In 1958, Sy Feuer and Ernest H. Martin's "Whoop Up" a musical that takes a closer look at the history and the stereotypes pertaining to Native Americans opened at the Shubert Theatre, ran for 56 performances and closed. It was Feuer and Martin's only flop. Perhaps the world just wasn't ready.

This year Open Doors Theatre Company presented the 50th anniversary production of "Whoop-Up" as the third show in their "Closing Notice" series. For most of the people at The Duplex theater, it was the first time they even heard of the musical. So it came as some surprise to find out that its music is catchy, its words are clever and its plot is light-hearted and at times gently satirical.

"Whoop-Up" is about Glenda (the outstanding Alison Renee Foster), a tough and savvy woman who runs a saloon half-on and half-off the Rocky Boy Indian Reservation, and how she gets her man, the sexy, over-confident Joe Champlain (Brian Walker), son of the French Canadian half-breed, Louis Champlain (John Weigand) and Mama Champlain (Gretchen Reinhagen).

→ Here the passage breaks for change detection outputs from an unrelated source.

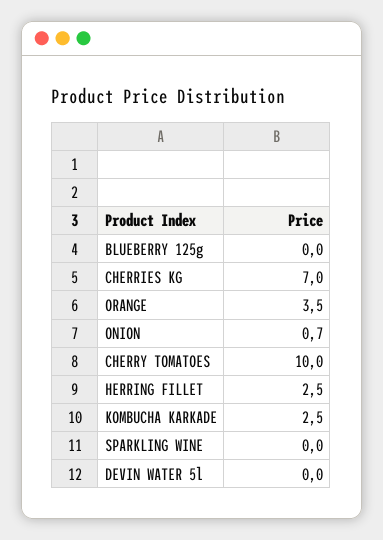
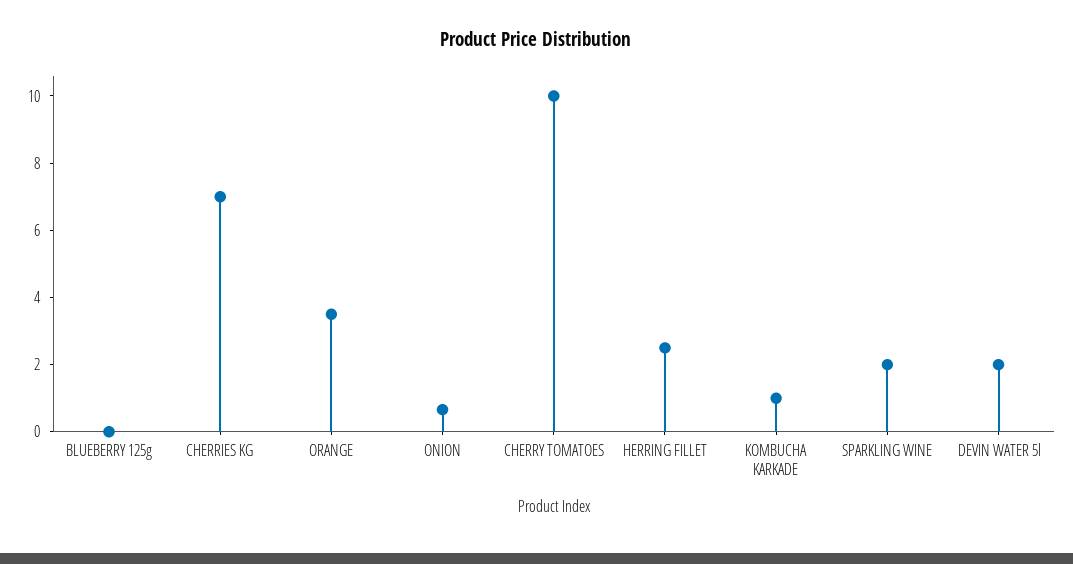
  {
    "BLUEBERRY 125g": 0,
    "CHERRIES KG": 7,
    "ORANGE": 3.5,
    "ONION": 0.7,
    "CHERRY TOMATOES": 10,
    "HERRING FILLET": 2.5,
-   "KOMBUCHA KARKADE": 2.5,
+   "KOMBUCHA KARKADE": 1,
-   "SPARKLING WINE": 0,
+   "SPARKLING WINE": 2,
-   "DEVIN WATER 5l": 0
+   "DEVIN WATER 5l": 2
  }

Glenda's place is "home sweet home away from home," a spot where "you don't need a tie to tie one on," Glenda and the cast sing. And it's the hangout of Billie Mae Littlehorse (Nicole Hilliger), "the Zsa Zsa Gabor of the Western Plains," who also has her eye on Joe.

Rachel Louise Thomas, Matt David. Photo by Suzanne Adams.

The secondary love interest is between Joe's sister, Mary (Rachel Louise Thomas) and George Potter (Matt David), a local car salesman. Their relationship is complicated when Potter tries to sell Joe a car and the reluctant and racist bank Mary works for is asked to make the loan.

Shows in the "Open Door" series are presented as "living cast albums," with a truncated script and the entire score. But director David Norman kept the show moving with plenty of action and dance, choreographed by Dawn Trautman, that were remarkably robust considering the Duplex's small stage.

"Whoop-Up" makes fun of people like Mr. Kallenhach (Dan Joiner) the car dealership owner, who believes Indians are "feathered friends" who are "happy children who need to be protected against their own folly." If the show portrays Indians as sometimes victims of their own folly, the white men are certainly no wiser.

One of the problems with this production (and the original, as well) is that the Indians are not played by Native Americans. In fact the actors aren't even made to look particularly "Indian." This made it hard to tell the difference between the two races and what the fuss was all about anyway. It may have been intentional, but it certainly was confusing.

Despite minor problems, "Whoop-Up" is way better than many of the hits one sees on Broadway today. If the show is someone's idea of a flop, this reviewer would like to see many more of them.